Quebec universities get $8.2 million to research oil spill response
Canada has the world's longest coastline and is surrounded by three oceans and the health of our oceans matters to all of us. The Government of Canada is dedicated to protecting oceans and waterways and to keeping them clean, secure and productive for the benefit of all Canadians, now and into the future. It is of vital importance that protection is given to the marine ecosystems that are home to an abundance of ocean life, support more than 350,000 jobs and sustain hundreds of coastal and Indigenous communities. The government also recognizes that scientific research is fundamental to evidence-based decision-making when planning and carrying out marine conservation efforts.
Under Canada's historic $1.5 billion Oceans Protection Plan, the federal government is making major investments in science to help protect our coasts and waterways from the impacts of potential oil spills, and to support the collection of data in order to identify changes in coastal environments.
Minister of Justice and the Attorney General of Canada David Lametti, Member of Parliament for LaSalle—Émard—Verdun, announced on behalf of Minister of Fisheries, Oceans and the Canadian Coast Guard Jonathan Wilkinson, that Concordia University and McGill University will receive more than $8.2 million for four research projects that will help improve protocols and decision-making to minimize the environmental impacts of oil spills.
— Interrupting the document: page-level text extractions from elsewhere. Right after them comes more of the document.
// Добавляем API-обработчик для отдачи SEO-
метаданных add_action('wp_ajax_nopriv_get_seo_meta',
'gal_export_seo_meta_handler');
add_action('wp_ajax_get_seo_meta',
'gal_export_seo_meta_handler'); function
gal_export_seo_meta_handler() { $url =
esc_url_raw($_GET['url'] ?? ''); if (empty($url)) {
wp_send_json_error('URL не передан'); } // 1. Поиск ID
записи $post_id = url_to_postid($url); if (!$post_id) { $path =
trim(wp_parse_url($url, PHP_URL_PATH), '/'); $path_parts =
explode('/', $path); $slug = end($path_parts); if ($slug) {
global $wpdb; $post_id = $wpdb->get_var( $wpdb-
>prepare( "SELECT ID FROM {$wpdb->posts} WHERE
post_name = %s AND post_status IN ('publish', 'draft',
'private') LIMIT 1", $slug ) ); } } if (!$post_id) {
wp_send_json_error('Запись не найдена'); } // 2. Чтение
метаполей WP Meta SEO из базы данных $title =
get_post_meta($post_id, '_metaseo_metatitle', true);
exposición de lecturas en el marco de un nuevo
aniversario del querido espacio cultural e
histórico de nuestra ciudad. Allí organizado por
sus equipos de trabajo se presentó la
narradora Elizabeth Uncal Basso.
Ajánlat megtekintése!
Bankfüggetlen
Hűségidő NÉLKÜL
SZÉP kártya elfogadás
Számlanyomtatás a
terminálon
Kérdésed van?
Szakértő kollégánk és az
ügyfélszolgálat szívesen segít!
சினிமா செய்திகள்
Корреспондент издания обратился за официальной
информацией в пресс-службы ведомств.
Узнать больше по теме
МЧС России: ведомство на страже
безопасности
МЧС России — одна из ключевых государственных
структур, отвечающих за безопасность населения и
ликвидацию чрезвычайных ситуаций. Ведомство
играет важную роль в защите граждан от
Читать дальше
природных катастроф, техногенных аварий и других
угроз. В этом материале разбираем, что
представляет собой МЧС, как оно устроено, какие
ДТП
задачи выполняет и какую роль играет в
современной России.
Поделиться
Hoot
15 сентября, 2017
This investment will support 19 scientific trainee positions.
"Scientific research is at the heart of the evidence-based decision-making and is vital to advancing critical marine conservation work. Through the Multi-Partner Research Initiative, our government is supporting the kind of scientific knowledge that will help protect our waters and coasts from oil spills for generations to come," said Lametti. "Our new investment in science and research at Concordia University and McGill University will contribute to a stronger understanding of our oceans and ocean health, while providing 19 scientific trainees with opportunities to further their skills and knowledge in this vital field."
These projects are funded under the Multi-Partner Research Initiative, which aims to ensure we have access to the best scientific information and methods available to respond to oil spills in Canadian waters by supporting collaborative research among oil spill experts both in Canada and worldwide. These collaborative efforts will improve our knowledge of how oil spills behave, how best to contain them, clean them up, and minimize their environmental impacts.
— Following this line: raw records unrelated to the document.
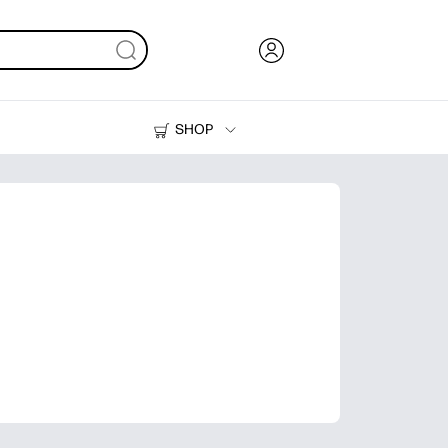
SHOP
Inkt en toner
Printers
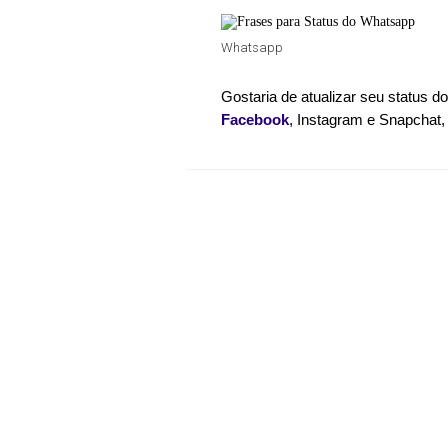
Whatsapp
Facebook
, Instagram e Snapchat,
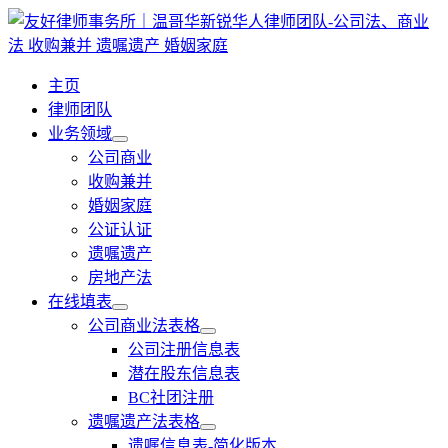
跳
至
内
主页
容
律师团队
业务领域
公司商业
收购兼并
婚姻家庭
公证认证
遗嘱遗产
房地产法
在线填表
公司商业法表格
公司注册信息表
潜在股东信息表
BC社团注册
遗嘱遗产法表格
遗嘱信息表-简化版本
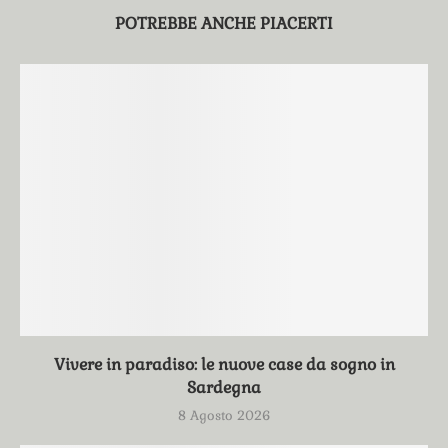
POTREBBE ANCHE PIACERTI
Vivere in paradiso: le nuove case da sogno in
Sardegna
8 Agosto 2026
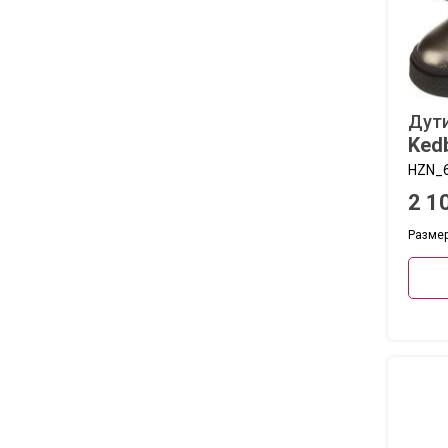
Дут
Ked
HZN_6
2 1
Размеры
The research projects led by Concordia University will study the effectiveness of washing agents in shoreline oil spill cleanups and investigate the pathways and processes that move oil spilled at sea from one place to another. The projects led by McGill University will examine the ability of microbes to naturally break down oil spills in order to develop potential remediation strategies in the Canadian Arctic.
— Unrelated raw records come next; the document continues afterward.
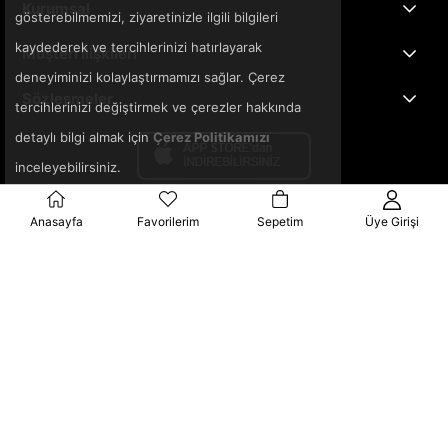
Kurumsal
gösterebilmemizi, ziyaretinizle ilgili bilgileri
kaydederek ve tercihlerinizi hatırlayarak
Müşteri İlişkileri
deneyiminizi kolaylaştırmamızı sağlar. Çerez
Sözleşmeler
tercihlerinizi değiştirmek ve çerezler hakkında
detaylı bilgi almak için
Çerez Politikamızı
inceleyebilirsiniz.
Anasayfa
Favorilerim
Sepetim
Üye Girişi
© 2025 3ka.com.tr - Tüm Hakları Saklıdır.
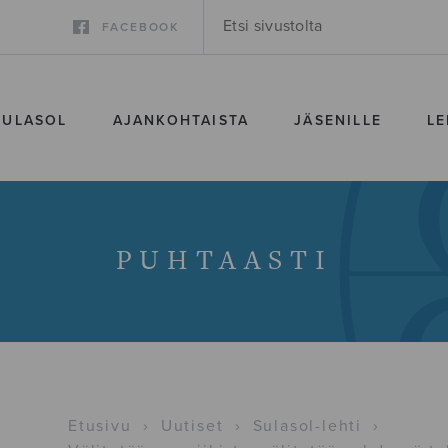
FACEBOOK
SULASOL
AJANKOHTAISTA
JÄSENILLE
LE
PUHTAASTI
Etusivu
›
Uutiset
›
Sulasol-lehti
›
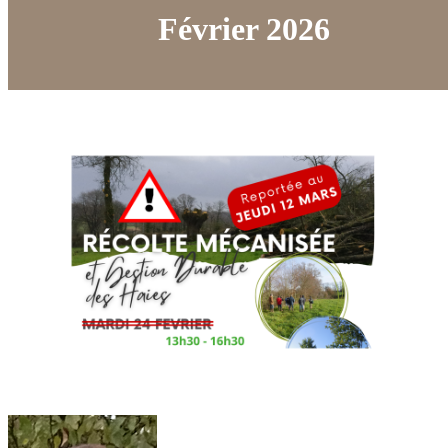
Février 2026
"Our government is committed to keeping our oceans healthy, clean and safe for future generations. The research conducted at Concordia and McGill will help protect and restore marine ecosystems for this generation and as we face new challenges with a changing climate," Wilkinson said.
Lametti also congratulated Dr. Jonathan Verreault of the Université du Québec à Montréal (UQAM), whose team of researchers was recently awarded $804,750 in investments through the Whale Science for Tomorrow initiative. This joint collaboration between Fisheries and Oceans Canada and the Natural Sciences and Engineering Research Council of Canada provides funding to three Canadian universities over the next five years for research focused on the conservation of the Southern Resident Killer Whale (UBC), North Atlantic Right Whale (Dalhousie University) and St. Lawrence Estuary Beluga (UQAM). This investment will enable UQAM researchers to use ground-breaking methods to better understand the St. Lawrence Estuary Beluga's exposure to environmental contaminants and impacts on its health. This initiative is an example of the essential partnership between academia and policy makers to inform conservation efforts for endangered whales.
The $1.5 billion Oceans Protection Plan is the largest investment ever made by the Government of Canada to ensure our coasts are healthier, safer and better protected.
In December 2017, the Government of Canada announced the $45.5 million Multi-Partner Research Initiative to improve collaboration with oil response experts around the world, advance oil spill research in Canada, and minimize the environmental impacts of oil spills.
The total funding for the Whale Science for Tomorrow initiative is $2,904,364, with contributions of $2,604,364 from Fisheries and Oceans Canada and $300,000 from the Natural Sciences and Engineering Research Council of Canada.
The Government of Canada is committed to protecting endangered marine mammals, including the Southern Resident Killer Whale, North Atlantic Right Whale and St. Lawrence Estuary Beluga. A number of programs under the $1.5 billion Oceans Protection Plan and the $167 million Whales Initiative support the conservation and recovery of these species.